Mind you, if you were looking for some obvious, comforting, post-hangover New Year’s Day pipe and deerstalker shenanigans in the classic Sherlock Holmes style – as the publicity suggested – then chances are you’d have been confused and, quite possibly, annoyed. One viewer on Facebook frothed about his family either ‘falling asleep’ or getting ‘very angry’, while my mum, tactful as ever, observed ‘that Mr Cumberbatch is very nice, but I couldn’t make head nor tail of it.’

The problem is, mainstream British TV drama rarely does this sort of experimentation with narrative form any more. The most recent example was Ashes to Ashes, and that finished in 2008. Before that, you have to go back to when Dennis Potter was alive to find a writer who played around with the conventions of TV drama, most notably and successfully in The Singing Detective (1986). Television has shrunk from when it could comfortably incorporate theatre, surrealism and songs in one production. Today, nearly all TV drama looks like a Hollywood film: impressive, but often unadventurous. Significantly, the only series still playing around with form and structure in the way that ‘The Abominable Bride’ did is Doctor Who, and that’s written by both of the Sherlock Special’s authors – it’s also classed as science fiction, where this sort of thing is permissible. Back in the day, that didn’t bother Potter. He employed the same techniques to social drama, thrillers and autobiography as he did to fantasy.  

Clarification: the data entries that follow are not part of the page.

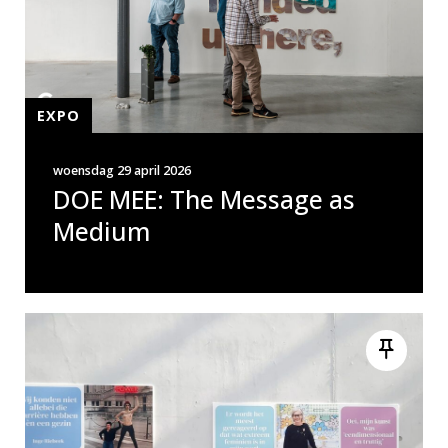
EXPO
woensdag 29 april 2026
DOE MEE: The Message as
Medium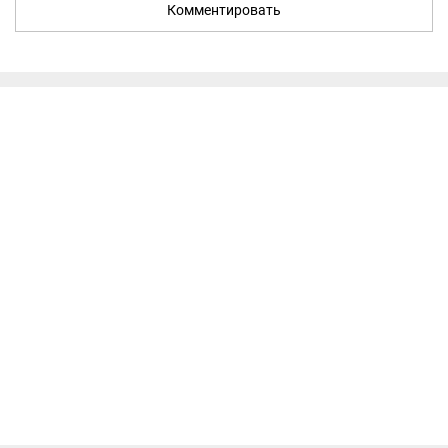
Комментировать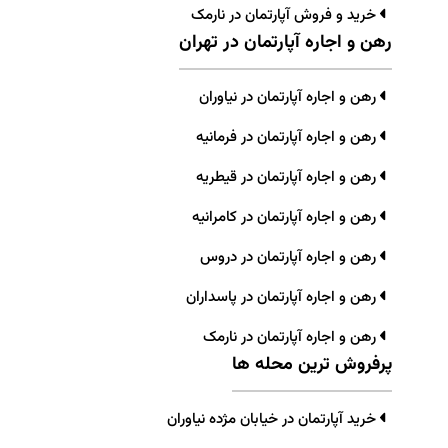
خرید و فروش آپارتمان در نارمک
رهن و اجاره آپارتمان در تهران
رهن و اجاره آپارتمان در نیاوران
رهن و اجاره آپارتمان در فرمانیه
رهن و اجاره آپارتمان در قیطریه
رهن و اجاره آپارتمان در کامرانیه
رهن و اجاره آپارتمان در دروس
رهن و اجاره آپارتمان در پاسداران
رهن و اجاره آپارتمان در نارمک
پرفروش ترین محله ها
خرید آپارتمان در خیابان مژده نیاوران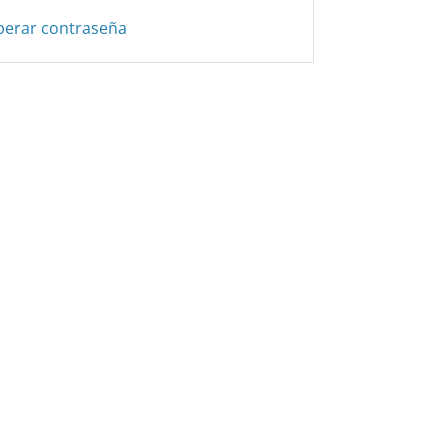
perar contraseña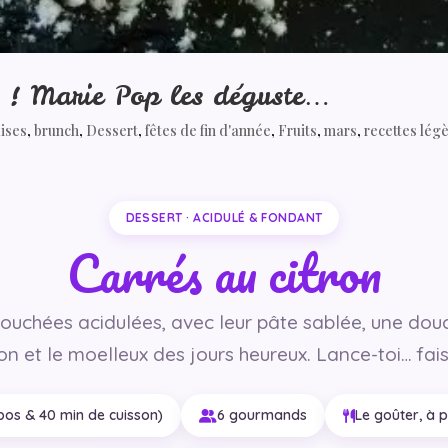
ux ! Marie Pop les déguste…
dises
,
brunch
,
Dessert
,
fêtes de fin d'année
,
Fruits
,
mars
,
recettes lég
DESSERT · ACIDULÉ & FONDANT
Carrés au citron
bouchées acidulées, avec leur pâte sablée, une dou
ron et le moelleux des jours heureux. Lance-toi… fais
epos & 40 min de cuisson)
6 gourmands
Le goûter, à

So, the expectations of the transmission time and a disappearing form of television may have nobbled ‘The Abominable Bride’ for some viewers. Just as significantly, the Special expected you to remember what had happened in a series last seen two years ago on BBC1, something that the recap at the beginning didn’t really cover. This Sherlock was written very much as the fourth episode of the 2014 series: a treat for fans, then, but hard work for people not in the know.

I loved it, though.

The arguable misfire of showing ‘The Abominable Bride’ on New Year’s Day aside, I’d like to think productions like this will pave the way for more challenging television in days to come.